No ano passado, a ONU verificou um total de 32.990 violações graves contra 22.557 crianças em 26 zonas de conflito, o maior número anual em quase uma década.
As violações mais graves registradas durante 2023 foram em Israel e nos Territórios Palestinos Ocupados, incluindo Gaza, Cisjordânia e Jerusalém Oriental.
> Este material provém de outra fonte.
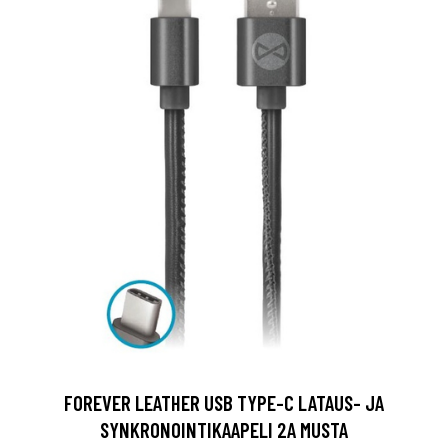
FOREVER LEATHER USB TYPE-C LATAUS- JA
SYNKRONOINTIKAAPELI 2A MUSTA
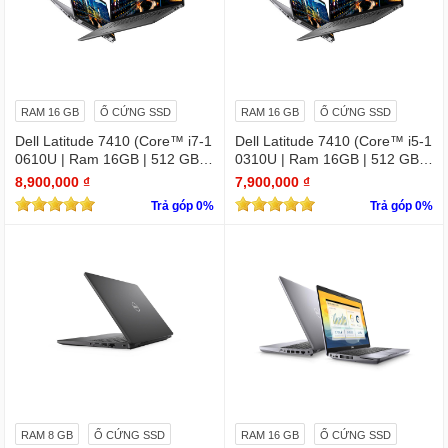
RAM 16 GB
Ổ CỨNG SSD
RAM 16 GB
Ổ CỨNG SSD
Dell Latitude 7410 (Core™ i7-1
Dell Latitude 7410 (Core™ i5-1
0610U | Ram 16GB | 512 GB S
0310U | Ram 16GB | 512 GB S
SD | 14.0inch FHD) 2 in 1 cảm
SD | 14.0inch FHD) 2 in 1 cảm
8,900,000 ₫
7,900,000 ₫
ứng
ứng
Trả góp 0%
Trả góp 0%
RAM 8 GB
Ổ CỨNG SSD
RAM 16 GB
Ổ CỨNG SSD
Outras nações foram República Democrática do Congo, Mianmar, Nigéria, Somália e Sudão.
As violações contra crianças cobertas pelo relatório incluem sequestro, assassinato, mutilação, recrutamento ou uso em forças e grupos armados, ataques a escolas ou hospitais, estupro ou outras violências sexuais graves e a negação de acesso humanitário.
Violação dos direitos das crianças ‘precisa acabar’
A representante especial do secretário-geral da ONU para Crianças e Conflitos Armado, Virgínia Gamba, enfatizou que a única maneira de avançar é por meio da cooperação, da solidariedade e da vontade política de mitigar, interromper e, por fim, acabar e prevenir as violações contra as crianças.
Ela adicionou que proteger as crianças de conflitos é essencial para quebrar o ciclo de violência e pediu uma cultura de responsabilidade compartilhada para proteger as crianças.
O respeito à lei internacional “é o pré-requisito mínimo para a proteção das crianças” Segundo Gamba, apesar do sólido consenso internacional alcançado sobre essas questões, as partes em conflito “atropelam descaradamente os direitos da criança”, com pouca ou nenhuma consequência.
Funcionários da ONU ecoam os pedidos de proteção
O Conselho de Segurança também ouviu o ex-secretário-geral da ONU, Ban Ki-moon, na qualidade de vice-presidente do The Elders, e Ted Chaiban, diretor executivo adjunto do Fundo das Nações Unidas para a Infância, Unicef.
Ban enfatizou que não deve haver impunidade para aqueles que cometem crimes contra crianças em qualquer lugar do mundo.
Chaiban pediu mais proteção para crianças, promoção da paz e engajamento em uma diplomacia sustentada para acabar e prevenir conflitos, acrescentando que os agentes humanitários, de paz e de desenvolvimento estão prontos para apoiar.